In planning our trip to Ireland I felt a bit overwhelmed. Everyone I talked to mentioned another place we “just had to see,” and with only a week’s time in country, there was just no way to get to it all. The island isn’t all that big, but it does require a fair amount of driving to get from place to place. The drive from Dublin to Cobh was about 3.5 hours, spent in tiny little cars, driving on the wrong side of the road.
There was some lag time between planning this trip and actually going on it, so even though I had it in my mind we were on our way to a quaint seaside town, I began to have a small panic attack as we drove mile after mile through rolling hills and nowhere near what seemed could lead to the ocean. I wanted to believe I wouldn’t have made such a colossal mistake, and prayed I didn’t have the wrong address and no Wi-Fi to double check. We made a quick stop at the closet Aldi to grab Aubrey some food and a few essentials and hopped back in the cars for the last 5 minutes of the drive. I was really starting to get down when we finally crested a hill and were met with this view.
Cobh (pronounced Cove) is in fact one of the quaintest little seaside towns you will find, with a picturesque town square and a grandiose cathedral lording over the horizon. The person that showed us around our rental explained that Cobh is one of the largest natural ports in the world, and hosts many large cruise ships each summer. We were there about two weeks before the hustle and bustle of the summer tourist season began. Lucky us!

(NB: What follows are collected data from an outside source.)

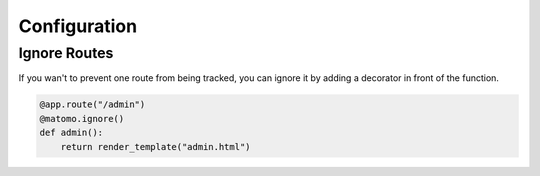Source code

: Configuration
===============

Ignore Routes
-------------

If you wan't to prevent one route from being tracked, you can ignore it by adding a decorator in front of the function.

.. code-block:: python

  @app.route("/admin")
  @matomo.ignore()
  def admin():
      return render_template("admin.html")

We deposited our belongings at the townhouse we rented (Airbnb of course) and walked down to the square for drinks and dinner.
As it turns out it was not so lucky for us. Not only were we there on what was considered the off season, but apparently in Cobh, Mondays and Tuesdays are are the chosen days off for the restaurants in town. Every place that had been recommended was closed, including the restaurant in the old ticketing office for the Titanic that we so wanted to see. We ended up eating at a hotel restaurant that appeared to be the only open place in town.
The old Titanic ticketing office. The Titanic made a stop here in Cobh, but due to it’s size it had to be anchored a bit offshore, and if I remember correctly, I think we were told around 123 passengers were ferried over to it.
We were only there for one night and felt like we had pretty bad timing as far as seeing all that the town really had to offer. Maybe sometime in another life we will be back.
We did manage to find a few beers at a local pub and our dinner was decent. Our stop there was only meant to be a quick overnight to get us close to the Blarney Castle anyway, and for that purpose it worked out perfectly.